Data entries:
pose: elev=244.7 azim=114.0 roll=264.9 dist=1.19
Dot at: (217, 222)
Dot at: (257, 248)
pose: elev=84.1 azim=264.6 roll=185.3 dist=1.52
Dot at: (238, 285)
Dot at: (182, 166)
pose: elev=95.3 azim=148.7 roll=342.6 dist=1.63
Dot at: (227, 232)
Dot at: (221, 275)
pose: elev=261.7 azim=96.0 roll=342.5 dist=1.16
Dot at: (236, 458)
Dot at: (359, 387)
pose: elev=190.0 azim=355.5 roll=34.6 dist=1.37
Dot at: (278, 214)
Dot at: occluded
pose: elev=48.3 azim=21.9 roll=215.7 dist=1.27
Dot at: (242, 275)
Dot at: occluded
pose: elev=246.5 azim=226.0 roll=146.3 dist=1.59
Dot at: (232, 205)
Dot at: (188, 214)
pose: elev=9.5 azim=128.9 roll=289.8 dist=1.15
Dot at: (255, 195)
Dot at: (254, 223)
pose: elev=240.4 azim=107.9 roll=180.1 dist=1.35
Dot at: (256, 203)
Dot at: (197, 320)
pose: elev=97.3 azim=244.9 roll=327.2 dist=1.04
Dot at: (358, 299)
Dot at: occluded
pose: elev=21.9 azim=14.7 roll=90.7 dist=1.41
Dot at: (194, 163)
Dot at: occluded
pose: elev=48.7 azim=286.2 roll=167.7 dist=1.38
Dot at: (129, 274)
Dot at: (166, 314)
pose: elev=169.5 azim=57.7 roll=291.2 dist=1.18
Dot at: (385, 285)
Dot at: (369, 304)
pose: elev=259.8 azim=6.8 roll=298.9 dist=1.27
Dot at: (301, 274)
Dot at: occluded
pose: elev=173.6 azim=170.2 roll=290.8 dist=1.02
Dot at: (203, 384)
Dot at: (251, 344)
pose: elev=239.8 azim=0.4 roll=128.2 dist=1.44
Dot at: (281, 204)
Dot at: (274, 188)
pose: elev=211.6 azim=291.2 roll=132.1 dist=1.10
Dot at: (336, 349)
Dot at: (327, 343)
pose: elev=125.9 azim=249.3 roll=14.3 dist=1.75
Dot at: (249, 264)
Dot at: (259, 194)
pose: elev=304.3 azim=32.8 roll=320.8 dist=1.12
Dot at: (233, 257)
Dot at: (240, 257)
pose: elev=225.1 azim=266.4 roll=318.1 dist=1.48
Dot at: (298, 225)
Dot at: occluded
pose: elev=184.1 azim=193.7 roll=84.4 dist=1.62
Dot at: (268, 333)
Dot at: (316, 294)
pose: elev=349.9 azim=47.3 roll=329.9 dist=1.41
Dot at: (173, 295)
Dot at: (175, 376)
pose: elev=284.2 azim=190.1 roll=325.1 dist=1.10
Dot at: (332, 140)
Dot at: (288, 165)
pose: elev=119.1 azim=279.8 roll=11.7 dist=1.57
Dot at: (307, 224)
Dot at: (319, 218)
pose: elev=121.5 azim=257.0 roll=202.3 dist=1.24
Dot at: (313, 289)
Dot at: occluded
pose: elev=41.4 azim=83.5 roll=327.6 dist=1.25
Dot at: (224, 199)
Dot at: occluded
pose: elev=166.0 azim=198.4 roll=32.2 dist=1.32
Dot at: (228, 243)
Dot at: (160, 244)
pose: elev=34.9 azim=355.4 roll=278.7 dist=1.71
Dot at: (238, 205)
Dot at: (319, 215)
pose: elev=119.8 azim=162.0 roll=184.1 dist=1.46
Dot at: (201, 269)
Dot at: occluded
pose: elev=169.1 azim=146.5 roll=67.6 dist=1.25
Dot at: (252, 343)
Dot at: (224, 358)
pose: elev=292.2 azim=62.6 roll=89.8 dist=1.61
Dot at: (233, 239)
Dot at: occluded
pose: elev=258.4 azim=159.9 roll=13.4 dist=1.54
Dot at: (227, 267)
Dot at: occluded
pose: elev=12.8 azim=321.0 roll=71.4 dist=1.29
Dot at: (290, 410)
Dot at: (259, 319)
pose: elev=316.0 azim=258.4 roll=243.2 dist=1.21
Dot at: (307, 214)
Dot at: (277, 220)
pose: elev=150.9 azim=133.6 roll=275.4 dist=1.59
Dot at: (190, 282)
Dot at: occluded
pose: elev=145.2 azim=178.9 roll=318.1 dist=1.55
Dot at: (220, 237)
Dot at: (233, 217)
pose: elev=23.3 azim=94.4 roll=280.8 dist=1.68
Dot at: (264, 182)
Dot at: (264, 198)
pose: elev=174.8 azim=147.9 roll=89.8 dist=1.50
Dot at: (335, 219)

Exercise instructions: Lay out as a numbered list the rows above, from the line containing "pose: elev=169.1 azim=146.5" through the end of the rows, leaving out any blank lines.

Response to this exercise:
1. pose: elev=169.1 azim=146.5 roll=67.6 dist=1.25
2. Dot at: (252, 343)
3. Dot at: (224, 358)
4. pose: elev=292.2 azim=62.6 roll=89.8 dist=1.61
5. Dot at: (233, 239)
6. Dot at: occluded
7. pose: elev=258.4 azim=159.9 roll=13.4 dist=1.54
8. Dot at: (227, 267)
9. Dot at: occluded
10. pose: elev=12.8 azim=321.0 roll=71.4 dist=1.29
11. Dot at: (290, 410)
12. Dot at: (259, 319)
13. pose: elev=316.0 azim=258.4 roll=243.2 dist=1.21
14. Dot at: (307, 214)
15. Dot at: (277, 220)
16. pose: elev=150.9 azim=133.6 roll=275.4 dist=1.59
17. Dot at: (190, 282)
18. Dot at: occluded
19. pose: elev=145.2 azim=178.9 roll=318.1 dist=1.55
20. Dot at: (220, 237)
21. Dot at: (233, 217)
22. pose: elev=23.3 azim=94.4 roll=280.8 dist=1.68
23. Dot at: (264, 182)
24. Dot at: (264, 198)
25. pose: elev=174.8 azim=147.9 roll=89.8 dist=1.50
26. Dot at: (335, 219)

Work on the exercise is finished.